In this case, we'll just use algebra.
So, if we let M be the the point that partitions the segment into a ratio of 3:2, we have this relation:
KM/ML = 3/2
KM = 1.5 ML
We also have this:
KL = KM + ML
Substituting KM,
KL = (3/2) ML + ML
KL = 2.5 ML
Using the distance formula and the given coordinates of the K and L, we get the length of KL
KL = sqrt ( (5-(-5)^2 + (1-(-4))^2 ) = 5 sqrt(5)
Since,
KL = 2.5 ML
Substituting KL,
ML = (1/2.5) KL = (1/2.5) 5 sqrt(5) = 2 sqrt(5)
Using again the distance formula from M to L and letting (x,y) as the coordinates of the point M
ML = 2 sqrt(5) = sqrt ( (5-x)^2 + (1-y)^2 ) [let this be equation 1]
In order to solve this, we need to find an expression of y in terms of x.
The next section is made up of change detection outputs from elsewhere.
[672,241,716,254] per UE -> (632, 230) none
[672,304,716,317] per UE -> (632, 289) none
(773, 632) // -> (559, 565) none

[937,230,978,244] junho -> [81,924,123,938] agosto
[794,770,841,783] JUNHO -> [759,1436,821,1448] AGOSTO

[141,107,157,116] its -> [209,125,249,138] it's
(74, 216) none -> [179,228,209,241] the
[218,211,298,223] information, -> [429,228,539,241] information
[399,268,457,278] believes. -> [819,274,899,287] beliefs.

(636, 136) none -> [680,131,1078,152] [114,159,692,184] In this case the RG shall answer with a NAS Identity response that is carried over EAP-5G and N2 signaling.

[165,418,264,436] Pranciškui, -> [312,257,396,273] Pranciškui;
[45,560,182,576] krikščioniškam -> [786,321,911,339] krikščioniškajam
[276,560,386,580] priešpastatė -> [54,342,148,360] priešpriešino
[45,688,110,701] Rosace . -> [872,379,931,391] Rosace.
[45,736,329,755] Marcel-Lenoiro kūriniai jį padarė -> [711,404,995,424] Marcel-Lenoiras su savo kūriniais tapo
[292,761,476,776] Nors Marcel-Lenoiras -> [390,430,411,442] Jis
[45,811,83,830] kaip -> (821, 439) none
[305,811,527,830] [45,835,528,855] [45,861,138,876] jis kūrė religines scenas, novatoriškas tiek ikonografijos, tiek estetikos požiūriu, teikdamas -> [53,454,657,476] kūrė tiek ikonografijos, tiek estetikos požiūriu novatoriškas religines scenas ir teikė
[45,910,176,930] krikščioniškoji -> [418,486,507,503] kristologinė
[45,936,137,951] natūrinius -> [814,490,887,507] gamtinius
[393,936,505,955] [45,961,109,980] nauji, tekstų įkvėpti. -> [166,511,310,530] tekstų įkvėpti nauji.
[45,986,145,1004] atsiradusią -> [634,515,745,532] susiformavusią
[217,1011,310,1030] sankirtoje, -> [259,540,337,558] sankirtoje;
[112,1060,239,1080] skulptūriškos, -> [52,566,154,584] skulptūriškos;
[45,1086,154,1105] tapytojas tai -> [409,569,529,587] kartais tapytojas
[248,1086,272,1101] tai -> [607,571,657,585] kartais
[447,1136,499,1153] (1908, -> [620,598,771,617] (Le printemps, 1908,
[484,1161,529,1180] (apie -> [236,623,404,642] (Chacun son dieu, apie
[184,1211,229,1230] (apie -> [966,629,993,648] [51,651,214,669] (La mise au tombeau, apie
We can use the equation of the line KL.
The slope m is:
m = (1-(-4))/(5-(-5) = 0.5
Using the general form of the linear equation:
y = mx +b
We substitue m and the coordinate of K or L. We'll just use K.
-5 = (0.5)(-4) + b
b = -1.5
So equation of the line is
y = 0.5x - 1.5 [let this be equation 2]
Substitute equation 2 to equation 1 and solving for x, we get 2 values of x,
x=1, x=9
Since 9 does not make sense (it does not lie on the line), we choose x=1.
Using the equation of the line, we get y which is -1.
So, we get the coordinates of point M which is (1,-1)